Viktor Turin’s ‘Turksib’ (1928), which depicts Stalinist Russia’s improbable efforts to build a railway through one of the most inhospitable deserts in the world, is one of the most breathtaking documentaries ever shot: here it is embellished with a stunning live score from Bronnt Industries Kapital (UK), replete with pastoral solo psaltery melodies, Central Asian-style drones, graceful ensemble pieces and propulsive drum rhythms . This project is appearing everywhere from international film festivals to independent arts spaces.

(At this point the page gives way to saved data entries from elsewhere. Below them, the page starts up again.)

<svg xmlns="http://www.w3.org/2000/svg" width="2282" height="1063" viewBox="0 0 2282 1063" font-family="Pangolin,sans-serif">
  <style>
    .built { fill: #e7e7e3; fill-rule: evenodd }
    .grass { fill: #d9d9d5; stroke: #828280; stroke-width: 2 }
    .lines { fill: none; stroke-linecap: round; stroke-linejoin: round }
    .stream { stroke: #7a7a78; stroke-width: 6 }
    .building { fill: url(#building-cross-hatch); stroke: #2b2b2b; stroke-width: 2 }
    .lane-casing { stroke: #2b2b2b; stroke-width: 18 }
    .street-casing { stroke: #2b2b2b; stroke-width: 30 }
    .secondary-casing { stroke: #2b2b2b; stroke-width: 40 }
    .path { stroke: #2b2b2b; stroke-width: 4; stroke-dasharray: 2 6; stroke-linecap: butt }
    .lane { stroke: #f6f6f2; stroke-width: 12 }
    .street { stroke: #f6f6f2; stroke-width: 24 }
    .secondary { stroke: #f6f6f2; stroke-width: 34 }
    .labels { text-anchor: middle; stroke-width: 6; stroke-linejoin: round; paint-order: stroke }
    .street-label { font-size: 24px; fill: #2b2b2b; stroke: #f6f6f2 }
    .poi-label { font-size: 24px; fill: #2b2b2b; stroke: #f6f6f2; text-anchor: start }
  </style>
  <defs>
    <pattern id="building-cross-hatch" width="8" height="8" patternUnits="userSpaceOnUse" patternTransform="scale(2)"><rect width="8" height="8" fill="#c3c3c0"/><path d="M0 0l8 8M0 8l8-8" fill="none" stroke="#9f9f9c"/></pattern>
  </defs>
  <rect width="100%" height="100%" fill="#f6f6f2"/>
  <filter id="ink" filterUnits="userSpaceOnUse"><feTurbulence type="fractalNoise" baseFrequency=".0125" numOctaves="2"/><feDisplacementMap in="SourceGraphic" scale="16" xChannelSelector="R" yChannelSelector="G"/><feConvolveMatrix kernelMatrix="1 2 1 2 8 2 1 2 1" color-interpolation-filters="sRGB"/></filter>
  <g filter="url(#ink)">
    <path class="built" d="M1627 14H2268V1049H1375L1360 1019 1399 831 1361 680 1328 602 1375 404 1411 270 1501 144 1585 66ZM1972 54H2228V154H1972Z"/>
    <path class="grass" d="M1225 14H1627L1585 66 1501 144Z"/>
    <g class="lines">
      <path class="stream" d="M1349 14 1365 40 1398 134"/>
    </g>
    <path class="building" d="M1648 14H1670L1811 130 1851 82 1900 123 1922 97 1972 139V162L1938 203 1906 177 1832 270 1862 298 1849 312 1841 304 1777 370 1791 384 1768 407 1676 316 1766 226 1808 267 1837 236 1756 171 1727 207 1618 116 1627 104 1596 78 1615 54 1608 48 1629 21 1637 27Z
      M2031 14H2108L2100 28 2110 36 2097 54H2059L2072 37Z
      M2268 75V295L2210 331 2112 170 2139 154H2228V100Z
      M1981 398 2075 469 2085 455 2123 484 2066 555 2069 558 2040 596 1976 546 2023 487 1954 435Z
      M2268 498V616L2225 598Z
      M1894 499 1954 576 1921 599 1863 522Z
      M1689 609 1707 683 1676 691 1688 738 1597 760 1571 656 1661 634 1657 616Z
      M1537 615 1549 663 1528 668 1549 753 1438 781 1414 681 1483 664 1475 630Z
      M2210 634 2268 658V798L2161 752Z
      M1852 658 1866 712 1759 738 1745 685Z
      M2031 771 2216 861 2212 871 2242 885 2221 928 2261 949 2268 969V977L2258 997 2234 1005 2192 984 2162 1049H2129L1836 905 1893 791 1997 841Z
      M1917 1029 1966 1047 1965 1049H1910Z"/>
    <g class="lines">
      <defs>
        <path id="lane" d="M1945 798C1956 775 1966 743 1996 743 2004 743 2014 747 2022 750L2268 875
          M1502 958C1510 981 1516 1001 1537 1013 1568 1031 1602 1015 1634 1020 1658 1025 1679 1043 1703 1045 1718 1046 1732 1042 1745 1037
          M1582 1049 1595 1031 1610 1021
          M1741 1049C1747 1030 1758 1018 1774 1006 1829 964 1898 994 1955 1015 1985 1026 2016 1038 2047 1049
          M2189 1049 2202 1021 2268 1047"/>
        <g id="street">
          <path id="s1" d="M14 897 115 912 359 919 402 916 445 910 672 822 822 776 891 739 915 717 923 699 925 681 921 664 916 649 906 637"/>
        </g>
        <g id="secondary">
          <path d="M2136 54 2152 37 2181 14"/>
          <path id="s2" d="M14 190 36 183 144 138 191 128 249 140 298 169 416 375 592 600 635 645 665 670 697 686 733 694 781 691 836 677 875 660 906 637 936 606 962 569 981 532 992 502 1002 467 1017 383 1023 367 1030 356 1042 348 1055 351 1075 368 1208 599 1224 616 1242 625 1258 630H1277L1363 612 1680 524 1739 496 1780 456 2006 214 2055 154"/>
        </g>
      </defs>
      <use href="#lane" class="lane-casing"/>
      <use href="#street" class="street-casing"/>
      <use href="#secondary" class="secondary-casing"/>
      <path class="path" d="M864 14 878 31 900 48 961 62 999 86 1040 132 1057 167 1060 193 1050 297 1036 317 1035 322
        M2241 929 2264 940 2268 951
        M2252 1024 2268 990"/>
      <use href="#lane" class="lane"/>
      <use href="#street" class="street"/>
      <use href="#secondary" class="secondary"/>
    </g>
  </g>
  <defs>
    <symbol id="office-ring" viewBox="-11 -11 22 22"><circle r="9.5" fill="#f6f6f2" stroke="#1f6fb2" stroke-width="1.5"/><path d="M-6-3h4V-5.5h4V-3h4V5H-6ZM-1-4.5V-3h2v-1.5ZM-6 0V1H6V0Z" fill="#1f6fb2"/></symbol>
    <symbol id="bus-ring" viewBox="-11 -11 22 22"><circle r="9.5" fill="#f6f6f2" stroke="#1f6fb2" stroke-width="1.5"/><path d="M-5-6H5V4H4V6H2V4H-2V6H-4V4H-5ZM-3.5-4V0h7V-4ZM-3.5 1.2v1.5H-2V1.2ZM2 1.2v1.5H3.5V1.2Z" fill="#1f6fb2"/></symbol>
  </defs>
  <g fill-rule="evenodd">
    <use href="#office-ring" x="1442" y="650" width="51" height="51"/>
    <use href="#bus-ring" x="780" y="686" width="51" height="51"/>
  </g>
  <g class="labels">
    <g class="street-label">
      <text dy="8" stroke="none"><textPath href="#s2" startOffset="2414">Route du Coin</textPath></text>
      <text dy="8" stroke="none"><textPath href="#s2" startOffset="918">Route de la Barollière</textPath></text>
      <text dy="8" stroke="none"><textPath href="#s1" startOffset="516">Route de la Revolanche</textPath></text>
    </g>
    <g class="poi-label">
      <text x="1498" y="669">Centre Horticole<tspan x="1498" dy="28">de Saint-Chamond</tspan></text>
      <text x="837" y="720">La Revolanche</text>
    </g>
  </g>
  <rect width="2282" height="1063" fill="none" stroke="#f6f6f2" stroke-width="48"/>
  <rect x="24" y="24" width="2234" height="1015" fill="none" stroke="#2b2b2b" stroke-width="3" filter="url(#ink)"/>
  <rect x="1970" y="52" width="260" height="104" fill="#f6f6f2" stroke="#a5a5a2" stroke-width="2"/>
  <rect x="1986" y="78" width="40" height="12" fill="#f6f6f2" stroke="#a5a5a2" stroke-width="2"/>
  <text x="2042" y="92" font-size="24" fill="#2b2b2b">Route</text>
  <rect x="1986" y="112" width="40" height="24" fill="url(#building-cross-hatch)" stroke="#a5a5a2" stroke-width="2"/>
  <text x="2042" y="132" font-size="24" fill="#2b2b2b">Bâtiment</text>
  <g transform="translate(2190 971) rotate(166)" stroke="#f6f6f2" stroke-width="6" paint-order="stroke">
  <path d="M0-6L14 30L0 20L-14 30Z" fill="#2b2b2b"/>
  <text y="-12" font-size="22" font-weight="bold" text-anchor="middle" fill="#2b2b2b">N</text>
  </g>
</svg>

Directed by Viktor Turin and prepared for an English audience by John Grierson, this captivating timepiece allows us to witness the technological world we’ve built on nature’s shoulders: it is also a priceless artifact of cinema history, giving us unparalleled insight into the daunting technical and artistic creativity undertaken in the name of Soviet Communism.
With their live soundtrack, electro-acoustic act Bronnt Industries Kapital (led by Guy Bartell) tap into the weird and wonderful emotions and intellectual political dilemmas thrown up by this incredible film. Pastoral solo psaltery melodies, Central Asian-style drones, graceful ensemble pieces, and propulsive drum rhythms combine to trace Turksib’s dizzying transit. The moving images take on a hypnotic resonance.
The film and specially commissioned score is the centrepiece of The Soviet Influence: From Turksib to Nightmail, a collection of films looking at the influence of Soviet propaganda on British filmmaking curated by the BFI and out now on DVD.